Published: 19 March 2014

Abstract

Background

The widespread forest fires in Indonesia in June 2013 led to widespread haze to neighbouring countries. This is the first study in the medical literature reporting the acute physical and psychological symptoms of the general population during a haze crisis. We evaluated the factors that are associated with psychological stress of haze exposure.

Methods

This study was conducted between June 21 to June 26, 2013. Participants were recruited by an online recruitment post and snowball sampling techniques. Participants were required to complete an online survey which was composed of demographics questionnaire, physical symptom checklist, perceived dangerous Pollutant Standard Index (PSI) value and views on the N-95 mask and the Impact of Event Scale-Revised (IES-R).

Results

A total of 298 participants returned the completed study questionnaire. The respondents reported a mean number of 4.03 physical symptoms (S.D. = 2.6).
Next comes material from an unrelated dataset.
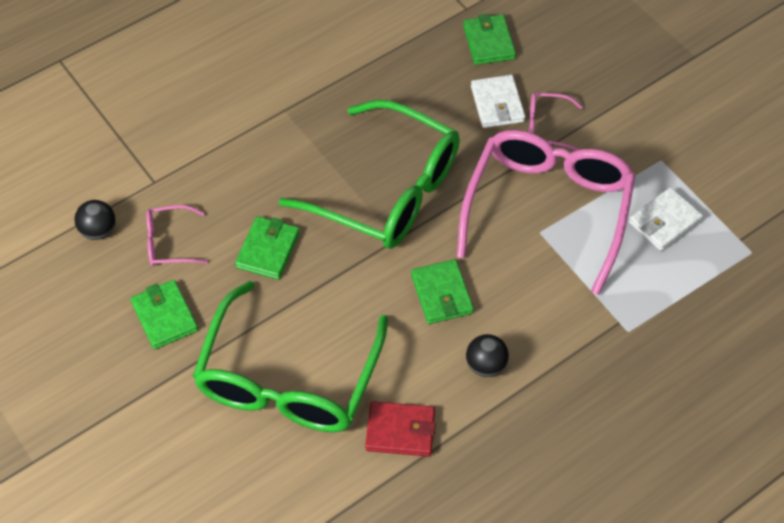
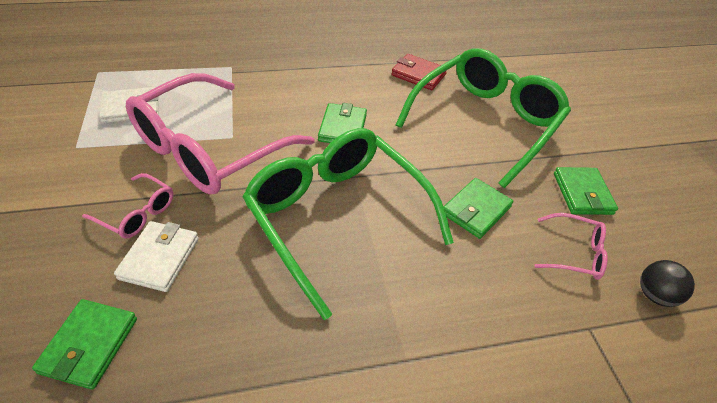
camera: 160 degrees left, 10 degrees down
(486, 365) = (340, 83): black ball -> none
The five most common physical symptoms include mouth or throat discomfort (68.8%), nose discomfort (64.1%), eye discomfort (60.7%), headache (50.3%) and breathing difficulty (40.3%). The total IES-R score was 18.47 (S.D. = 11.69) which indicated that the study population experienced mild psychological stress but not to the extent of acute stress reaction syndrome. The perceived dangerous PSI level and number of physical symptoms were significantly associated with the mean intrusion score, mean hyper-arousal score, total mean IES-R score and total IES-R score (p < 0.05).

Conclusions

Our findings suggest that a haze crisis is associated with acute physical symptoms and mild psychological stress. The number of physical symptoms and the perceived dangerous PSI values are important factors associated with psychological stress.